Abstract Background & Aims Cancer associated fibroblasts (CAFs) from pancreatic adenocarcinoma (PDA) present high protein synthesis rates. CAFs express the G protein-coupled somatostatin receptor sst1. The sst1 agonist SOM230 blocks CAF pro-tumoral features in vitro and in immunocompromised mice. We have explored here the therapeutic potential of SOM230, and underlying mechanisms, in immunocompetent models of murine PDA mimicking the heavy fibrotic and immunosuppressive stroma observed in patient tumors. Methods Large scale mass spectrometry analyses were performed on the media conditioned from nine patient PDA-derived CAF primary cultures. Spontaneous transgenic and experimental (orthotopic co-graft of tumor cells plus CAFs) PDA-bearing mice were longitudinally ultrasound-monitored for tumor and metastatic progression. Histopathology and flow cytometry analyses were performed on primary tumors and metastases. Stromal signatures were functionally validated through bioinformatics using several published, and one original, PDA database.

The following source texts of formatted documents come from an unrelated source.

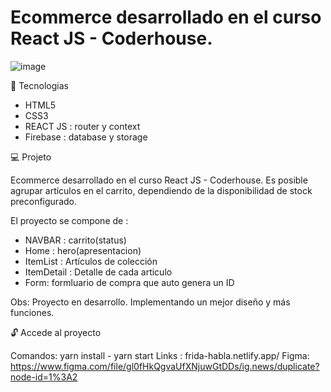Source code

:  # Ecommerce desarrollado en el curso React JS - Coderhouse. 
 
![image](https://user-images.githubusercontent.com/63380921/128605133-383f33ca-089a-49f2-b13c-fa81b35ab9b1.png)



🚀 Tecnologias

- HTML5
- CSS3
- REACT JS : router y context
- Firebase : database y storage

💻 Projeto

Ecommerce desarrollado en el curso React JS - Coderhouse. 
Es posible agrupar artículos en el carrito, dependiendo de la disponibilidad de stock preconfigurado.

El proyecto se compone de :
 - NAVBAR : carrito(status)
 - Home : hero(apresentacion)
 - ItemList : Artículos de colección
 - ItemDetail : Detalle de cada articulo
 - Form: formluario de compra que auto genera un ID
 
 Obs: Proyecto en desarrollo. Implementando un mejor diseño y más funciones.
 
 🔓 Accede al proyecto
 
 Comandos: yarn install - yarn start
 Links : frida-habla.netlify.app/
 Figma: https://www.figma.com/file/gl0fHkQgvaUfXNjuwGtDDs/ig.news/duplicate?node-id=1%3A2

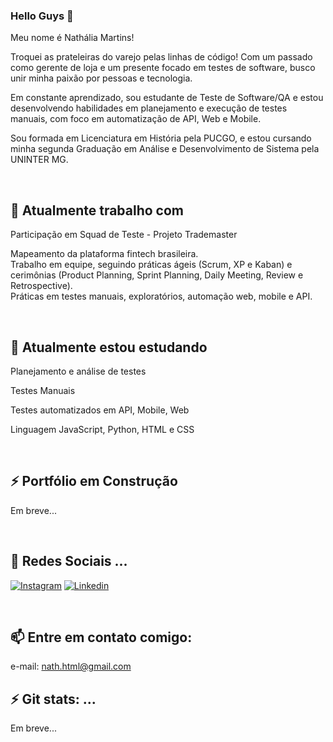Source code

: 
### Hello Guys 👋

Meu nome é Nathália Martins!

Troquei as prateleiras do varejo pelas linhas de código! ️Com um passado como gerente de loja e um presente focado em testes de software, busco unir minha paixão por pessoas e tecnologia.  

Em constante aprendizado, sou estudante de Teste de Software/QA e estou desenvolvendo habilidades em planejamento e execução de testes manuais, com foco em automatização de API, Web e Mobile.

Sou formada em Licenciatura em História pela PUCGO, e estou cursando minha segunda Graduação em Análise e Desenvolvimento de Sistema pela UNINTER MG.

<br>

## 🔭 Atualmente trabalho com 

Participação em Squad de Teste - Projeto Trademaster

Mapeamento da plataforma fintech brasileira.  
Trabalho em equipe, seguindo práticas ágeis (Scrum, XP e Kaban) e cerimônias (Product Planning, Sprint Planning, Daily Meeting, Review e Retrospective).  
Práticas em testes manuais, exploratórios, automação web, mobile e API.

<br>

## 🌱 Atualmente estou estudando
Planejamento e análise de testes

Testes Manuais

Testes automatizados em API, Mobile, Web

Linguagem JavaScript, Python, HTML e CSS

<br>


## ⚡ Portfólio em Construção

Em breve...

<br>

## 💬 Redes Sociais ...

[![Instagram](https://img.shields.io/badge/Instagram-E4405F?style=for-the-badge&logo=instagram&logoColor=white)](https://www.instagram.com/nathixm/)
[![Linkedin](https://img.shields.io/badge/LinkedIn-0077B5?style=for-the-badge&logo=linkedin&logoColor=white)](https://www.linkedin.com/in/nathixm/)

<br>

## 📫 Entre em contato comigo:
e-mail: nath.html@gmail.com
<br>

## ⚡ Git stats: ...

Em breve...
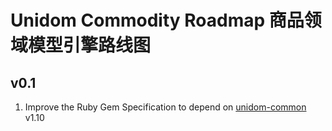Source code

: # Unidom Commodity Roadmap 商品领域模型引擎路线图

## v0.1
1. Improve the Ruby Gem Specification to depend on [unidom-common](https://github.com/topbitdu/unidom-common) v1.10
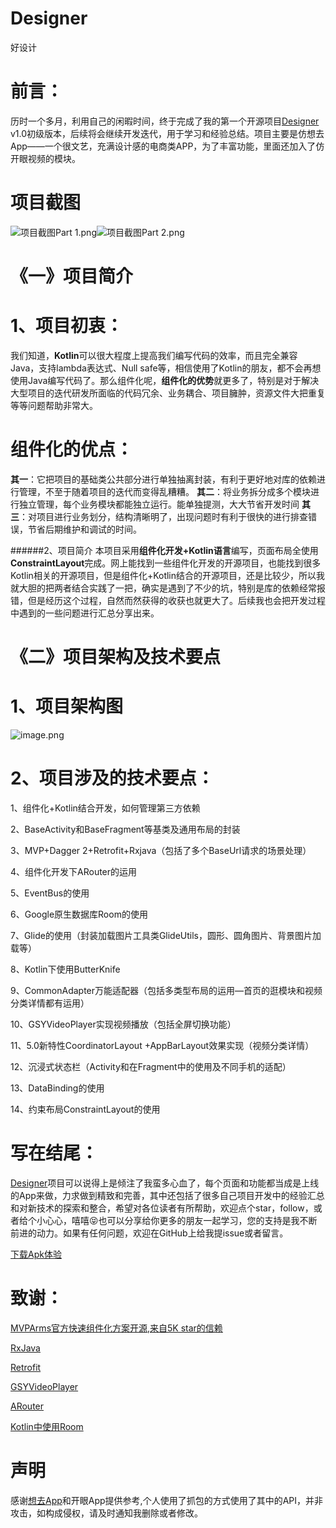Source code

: # Designer
好设计

# 前言：
历时一个多月，利用自己的闲暇时间，终于完成了我的第一个开源项目[Designer](https://github.com/GraceJoJo/Designer) v1.0初级版本，后续将会继续开发迭代，用于学习和经验总结。项目主要是仿想去App——一个很文艺，充满设计感的电商类APP，为了丰富功能，里面还加入了仿开眼视频的模块。

# 项目截图
![项目截图Part 1.png](https://upload-images.jianshu.io/upload_images/3828835-273df966c6eab292.png?imageMogr2/auto-orient/strip%7CimageView2/2/w/1240)![项目截图Part 2.png](https://upload-images.jianshu.io/upload_images/3828835-3ec5bd079d0de049.png?imageMogr2/auto-orient/strip%7CimageView2/2/w/1240)
# 《一》项目简介

# 1、项目初衷：
我们知道，**Kotlin**可以很大程度上提高我们编写代码的效率，而且完全兼容Java，支持lambda表达式、Null safe等，相信使用了Kotlin的朋友，都不会再想使用Java编写代码了。那么组件化呢，**组件化的优势**就更多了，特别是对于解决大型项目的迭代研发所面临的代码冗余、业务耦合、项目臃肿，资源文件大把重复等等问题帮助非常大。

# 组件化的优点：
**其一**：它把项目的基础类公共部分进行单独抽离封装，有利于更好地对库的依赖进行管理，不至于随着项目的迭代而变得乱糟糟。
**其二**：将业务拆分成多个模块进行独立管理，每个业务模块都能独立运行。能单独提测，大大节省开发时间
**其三**：对项目进行业务划分，结构清晰明了，出现问题时有利于很快的进行排查错误，节省后期维护和调试的时间。

######2、项目简介
本项目采用**组件化开发+Kotlin语言**编写，页面布局全使用**ConstraintLayout**完成。网上能找到一些组件化开发的开源项目，也能找到很多Kotlin相关的开源项目，但是组件化+Kotlin结合的开源项目，还是比较少，所以我就大胆的把两者结合实践了一把，确实是遇到了不少的坑，特别是库的依赖经常报错，但是经历这个过程，自然而然获得的收获也就更大了。后续我也会把开发过程中遇到的一些问题进行汇总分享出来。

# 《二》项目架构及技术要点
# 1、项目架构图
![image.png](https://upload-images.jianshu.io/upload_images/3828835-dd491842f999d1a9.png?imageMogr2/auto-orient/strip%7CimageView2/2/w/1240)

# 2、项目涉及的技术要点：

1、组件化+Kotlin结合开发，如何管理第三方依赖<p>
2、BaseActivity和BaseFragment等基类及通用布局的封装<p>
3、MVP+Dagger 2+Retrofit+Rxjava（包括了多个BaseUrl请求的场景处理）<p>
4、组件化开发下ARouter的运用<p>
5、EventBus的使用<p>
6、Google原生数据库Room的使用<p>
7、Glide的使用（封装加载图片工具类GlideUtils，圆形、圆角图片、背景图片加载等）<p>
8、Kotlin下使用ButterKnife<p>
9、CommonAdapter万能适配器（包括多类型布局的运用—首页的逛模块和视频分类详情都有运用）<p>
10、GSYVideoPlayer实现视频播放（包括全屏切换功能）<p>
11、5.0新特性CoordinatorLayout +AppBarLayout效果实现（视频分类详情）<p>
12、沉浸式状态栏（Activity和在Fragment中的使用及不同手机的适配）<p>
13、DataBinding的使用<p>
14、约束布局ConstraintLayout的使用<p>

# 写在结尾：
[Designer](https://github.com/GraceJoJo/Designer)项目可以说得上是倾注了我蛮多心血了，每个页面和功能都当成是上线的App来做，力求做到精致和完善，其中还包括了很多自己项目开发中的经验汇总和对新技术的探索和整合，希望对各位读者有所帮助，欢迎点个star，follow，或者给个小心心，嘻嘻😝也可以分享给你更多的朋友一起学习，您的支持是我不断前进的动力。如果有任何问题，欢迎在GitHub上给我提issue或者留言。

[下载Apk体验]()

# 致谢：
[MVPArms官方快速组件化方案开源,来自5K star的信赖](https://www.jianshu.com/p/f671dd76868f)<p>
[RxJava](https://github.com/ReactiveX/RxJava)<p>
[Retrofit](https://github.com/square/retrofit)<p>
[GSYVideoPlayer](https://github.com/CarGuo/GSYVideoPlayer)<p>
[ARouter](https://github.com/alibaba/ARouter)<p>
[Kotlin中使用Room](https://github.com/xieyangxuejun/sample-android-room)

# 声明
感谢[想去App](http://www.xiangqu.com/)和开眼App提供参考,个人使用了抓包的方式使用了其中的API，并非攻击，如构成侵权，请及时通知我删除或者修改。
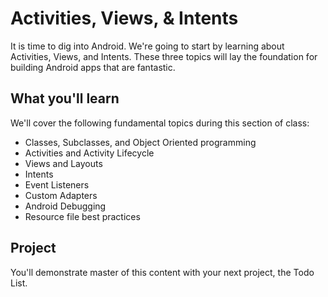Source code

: # Activities, Views, & Intents

It is time to dig into Android. We're going to start by learning about Activities, Views, and Intents. These three topics will lay the foundation for building Android apps that are fantastic.

## What you'll learn

We'll cover the following fundamental topics during this section of class:

* Classes, Subclasses, and Object Oriented programming
* Activities and Activity Lifecycle
* Views and Layouts
* Intents
* Event Listeners
* Custom Adapters
* Android Debugging
* Resource file best practices

## Project

You'll demonstrate master of this content with your next project, the Todo List.
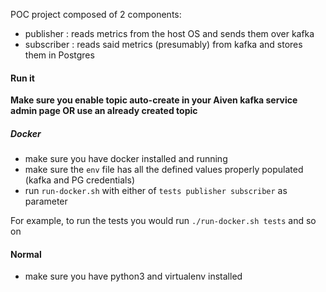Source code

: POC project composed of 2 components:
- publisher : reads metrics from the host OS and sends them over kafka
- subscriber : reads said metrics (presumably) from kafka and stores them in Postgres

#### Run it

**Make sure you enable topic auto-create in your Aiven kafka service admin page OR use an already created topic**

##### Docker 

- make sure you have docker installed and running
- make sure the `env` file has all the defined values properly populated (kafka and PG credentials)
- run `run-docker.sh` with either of `tests publisher subscriber` as parameter   

For example, to run the tests you would run `./run-docker.sh tests` and so on


#### Normal 
- make sure you have python3 and virtualenv installed
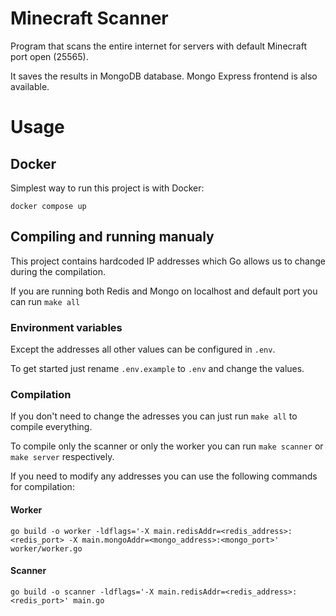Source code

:# Minecraft Scanner
Program that scans the entire internet for servers with default Minecraft port open (25565).

It saves the results in MongoDB database. Mongo Express frontend is also available.

# Usage
## Docker
Simplest way to run this project is with Docker:

`docker compose up`

## Compiling and running manualy
This project contains hardcoded IP addresses which Go allows us to change during the compilation.

If you are running both Redis and Mongo on localhost and default port you can run `make all`

### Environment variables
Except the addresses all other values can be configured in `.env`.

To get started just rename `.env.example` to `.env` and change the values.

### Compilation
If you don't need to change the adresses you can just run `make all` to compile everything.

To compile only the scanner or only the worker you can run `make scanner` or `make server` respectively.

If you need to modify any addresses you can use the following commands for compilation:

#### Worker
`go build -o worker -ldflags='-X main.redisAddr=<redis_address>:<redis_port> -X main.mongoAddr=<mongo_address>:<mongo_port>' worker/worker.go`

#### Scanner
`go build -o scanner -ldflags='-X main.redisAddr=<redis_address>:<redis_port>' main.go`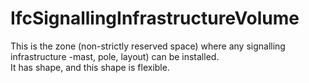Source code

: IfcSignallingInfrastructureVolume
=================================
This is the zone (non-strictly reserved space) where any signalling
infrastructure -mast, pole, layout) can be installed.  
It has shape, and this shape is flexible.  


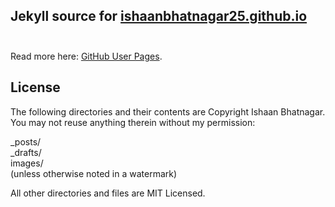 ## Jekyll source for [ishaanbhatnagar25.github.io](https://ishaanbhatnagar25.github.io/)<br/><br/>
Read more here: [GitHub User Pages](https://help.github.com/articles/user-organization-and-project-pages).<br/>

## License<br/>

The following directories and their contents are Copyright Ishaan Bhatnagar. You may not reuse anything therein without my permission:<br/>

_posts/<br/>
_drafts/<br/>
images/<br/>(unless otherwise noted in a watermark)<br/>

All other directories and files are MIT Licensed.
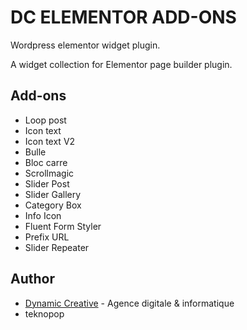 # DC ELEMENTOR ADD-ONS
Wordpress elementor widget plugin.

A widget collection for Elementor page builder plugin.

## Add-ons
* Loop post
* Icon text
* Icon text V2
* Bulle
* Bloc carre
* Scrollmagic
* Slider Post
* Slider Gallery
* Category Box
* Info Icon
* Fluent Form Styler
* Prefix URL
* Slider Repeater

## Author
* [Dynamic Creative](https://dynamic-creative.com) - Agence digitale & informatique
* teknopop
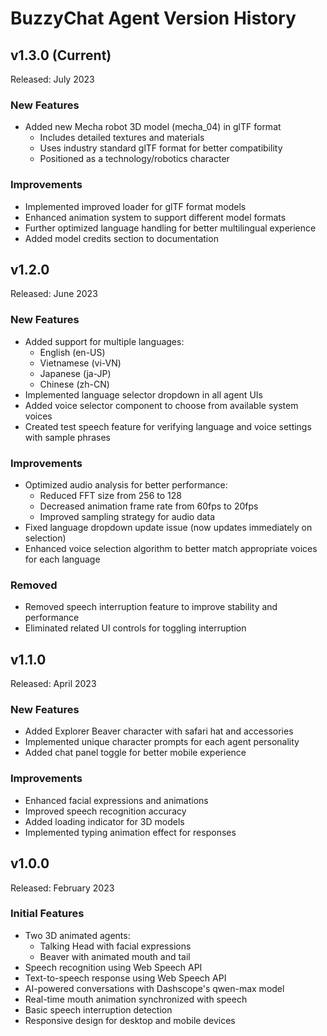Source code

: # BuzzyChat Agent Version History

## v1.3.0 (Current)
Released: July 2023

### New Features
- Added new Mecha robot 3D model (mecha_04) in glTF format
  - Includes detailed textures and materials
  - Uses industry standard glTF format for better compatibility
  - Positioned as a technology/robotics character

### Improvements
- Implemented improved loader for glTF format models
- Enhanced animation system to support different model formats
- Further optimized language handling for better multilingual experience
- Added model credits section to documentation

## v1.2.0
Released: June 2023

### New Features
- Added support for multiple languages:
  - English (en-US)
  - Vietnamese (vi-VN)
  - Japanese (ja-JP)
  - Chinese (zh-CN)
- Implemented language selector dropdown in all agent UIs
- Added voice selector component to choose from available system voices
- Created test speech feature for verifying language and voice settings with sample phrases

### Improvements
- Optimized audio analysis for better performance:
  - Reduced FFT size from 256 to 128
  - Decreased animation frame rate from 60fps to 20fps
  - Improved sampling strategy for audio data
- Fixed language dropdown update issue (now updates immediately on selection)
- Enhanced voice selection algorithm to better match appropriate voices for each language

### Removed
- Removed speech interruption feature to improve stability and performance
- Eliminated related UI controls for toggling interruption

## v1.1.0
Released: April 2023

### New Features
- Added Explorer Beaver character with safari hat and accessories
- Implemented unique character prompts for each agent personality
- Added chat panel toggle for better mobile experience

### Improvements
- Enhanced facial expressions and animations
- Improved speech recognition accuracy
- Added loading indicator for 3D models
- Implemented typing animation effect for responses

## v1.0.0
Released: February 2023

### Initial Features
- Two 3D animated agents:
  - Talking Head with facial expressions
  - Beaver with animated mouth and tail
- Speech recognition using Web Speech API
- Text-to-speech response using Web Speech API
- AI-powered conversations with Dashscope's qwen-max model
- Real-time mouth animation synchronized with speech
- Basic speech interruption detection
- Responsive design for desktop and mobile devices 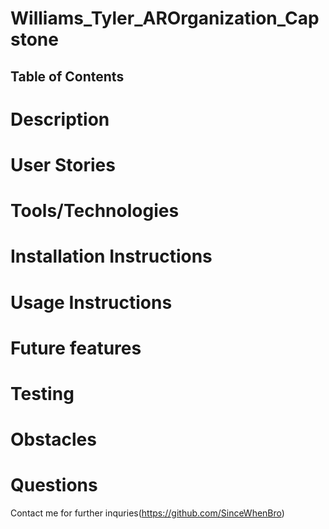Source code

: # Williams_Tyler_AROrganization_Capstone

## Table of Contents

# Description

# User Stories

# Tools/Technologies

# Installation Instructions

# Usage Instructions

# Future features

# Testing 

# Obstacles

# Questions

Contact me for further inquries(https://github.com/SinceWhenBro)



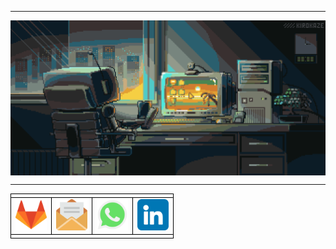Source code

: <!DOCTYPE html>
<html>
  <head>
    <style>
      th, td {
        border: 1px solid black;
        border-radius: 10px;
      }
    </style>
  </head>
  <body>

-----

<div align="center">
<img align="center" alt="Header" src="./image/banner.gif">
</div>

-----

<div align="center">
<table>
<tr>
 <td align="center" colspan="11"></td>
</tr> 
<tr>
<td><a href="https://gitlab.com/randolfo-15" target="_blank"><img src="./image/icon/gitlab.png" width="50px" height="50px"/></a>
</td>
<td><a href="mailto:ragnifico@yahoo.com.br" target="_blank"><img src="./image/icon/email.png" width="50px" height="50px"/></a>
</td>
<td><a href="https://wa.me/5531981059465" target="_blank"><img src="./image/icon/zap.png" width="50px" height="50px"/></a>
</td>

<td><a href="https://www.linkedin.com/in/randolfo-augusto-gonçalves" target="_blank"><img src="./image/icon/linkedin.png" width="50px" height="50px"/></a>
</td>

</tr>
<tr>
 <td align="center" colspan="11"></td>
</tr> 
</table></body>
</html>
































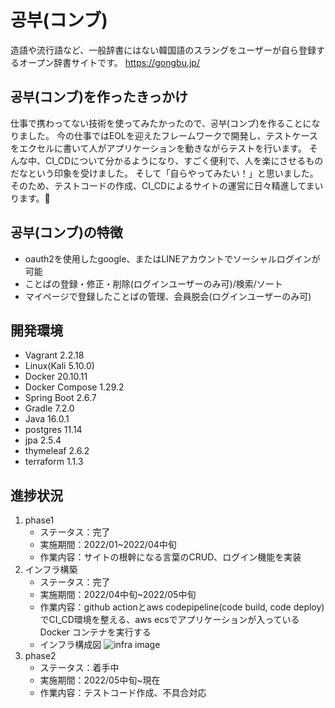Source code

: # 공부(コンブ)
造語や流行語など、一般辞書にはない韓国語のスラングをユーザーが自ら登録するオープン辞書サイトです。
https://gongbu.jp/

## 공부(コンブ)を作ったきっかけ
仕事で携わってない技術を使ってみたかったので、공부(コンブ)を作ることになりました。
今の仕事ではEOLを迎えたフレームワークで開発し、テストケースをエクセルに書いて人がアプリケーションを動きながらテストを行います。
そんな中、CI_CDについて分かるようになり、すごく便利で、人を楽にさせるものだなという印象を受けました。
そして「自らやってみたい！」と思いました。
そのため、テストコードの作成、CI_CDによるサイトの運営に日々精進してまいります。💪

## 공부(コンブ)の特徴
- oauth2を使用したgoogle、またはLINEアカウントでソーシャルログインが可能
- ことばの登録・修正・削除(ログインユーザーのみ可)/検索/ソート
- マイページで登録したことばの管理、会員脱会(ログインユーザーのみ可)

## 開発環境
- Vagrant 2.2.18
- Linux(Kali 5.10.0)
- Docker 20.10.11
- Docker Compose 1.29.2
- Spring Boot 2.6.7
- Gradle 7.2.0
- Java 16.0.1
- postgres 11.14
- jpa 2.5.4
- thymeleaf 2.6.2
- terraform 1.1.3

## 進捗状況
1. phase1
   - ステータス：完了
   - 実施期間：2022/01~2022/04中旬
   - 作業内容：サイトの根幹になる言葉のCRUD、ログイン機能を実装
2. インフラ構築
   - ステータス：完了
   - 実施期間：2022/04中旬~2022/05中旬
   - 作業内容：github actionとaws codepipeline(code build, code deploy)でCI_CD環境を整える、aws ecsでアプリケーションが入っているDocker コンテナを実行する
   - インフラ構成図
   ![infra image](https://user-images.githubusercontent.com/44425582/169836756-9aa6c01e-a1d6-4028-8282-55d62b8ecbb9.png)
3. phase2 
   - ステータス：着手中
   - 実施期間：2022/05中旬~現在
   - 作業内容：テストコード作成、不具合対応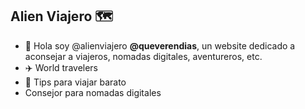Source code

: ## Alien Viajero 🗺️

- 👋 Hola soy @alienviajero **@queverendias**, un website dedicado a aconsejar a viajeros, nomadas digitales, aventureros, etc.
- ✈️ World travelers
- 💸 Tips para viajar barato
- Consejor para nomadas digitales

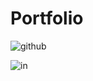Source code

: # Portfolio

![github](https://github.com/NordineSrg/P3/assets/97751426/291f5653-9647-4afe-a3cc-8af609b17855)


![in](https://github.com/NordineSrg/Portfolio/assets/97751426/52bef4b5-f74e-4eb4-a86f-ac6ddd38c13b)
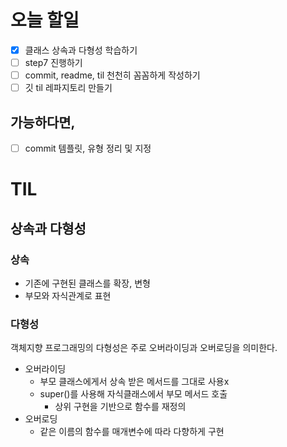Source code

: # 오늘 할일

- [x] 클래스 상속과 다형성 학습하기
- [ ] step7 진행하기
- [ ] commit, readme, til 천천히 꼼꼼하게 작성하기
- [ ] 깃 til 레파지토리 만들기

## 가능하다면,

- [ ] commit 템플릿, 유형 정리 및 지정

# TIL

## 상속과 다형성

### 상속

- 기존에 구현된 클래스를 확장, 변형
- 부모와 자식관계로 표현

### 다형성

객체지향 프로그래밍의 다형성은 주로 오버라이딩과 오버로딩을 의미한다.

- 오버라이딩
  - 부모 클래스에게서 상속 받은 메서드를 그대로 사용x
  - super()를 사용해 자식클래스에서 부모 메서드 호출
    - 상위 구현을 기반으로 함수를 재정의
- 오버로딩
  - 같은 이름의 함수를 매개변수에 따라 다향하게 구현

Results Proteomics on the CAF secretome revealed that SOM230 controls stromal activities including inflammatory responses. Amongst the identified secreted proteins, we validated that CSF-1 (macrophage colony-stimulating factor) was reduced by SOM230 in the tumor and plasma of PDA-harboring mice, alongside intra-tumor stromal normalization (reduced CAF and macrophage activities), and dramatic metastasis reduction. In transgenic mice, these SOM230 benefits alleviate the chemotherapy (gemcitabine) -induced immunosuppressive stroma reshaping. Mechanistically, SOM230 acts in vivo on CAFs through sst1 to disrupt pro-metastatic CAF production of CSF-1 and cross-talk with macrophages. We found that in patients, stromal CSF-1 was associated with aggressive PDA forms. Conclusion We propose SOM230 as an anti-metastatic therapy in PDA for its capacity to remodel the fibrotic and immunosuppressive myeloid stroma. This pharmacotherapy should benefit PDA patients treated with chemotherapies.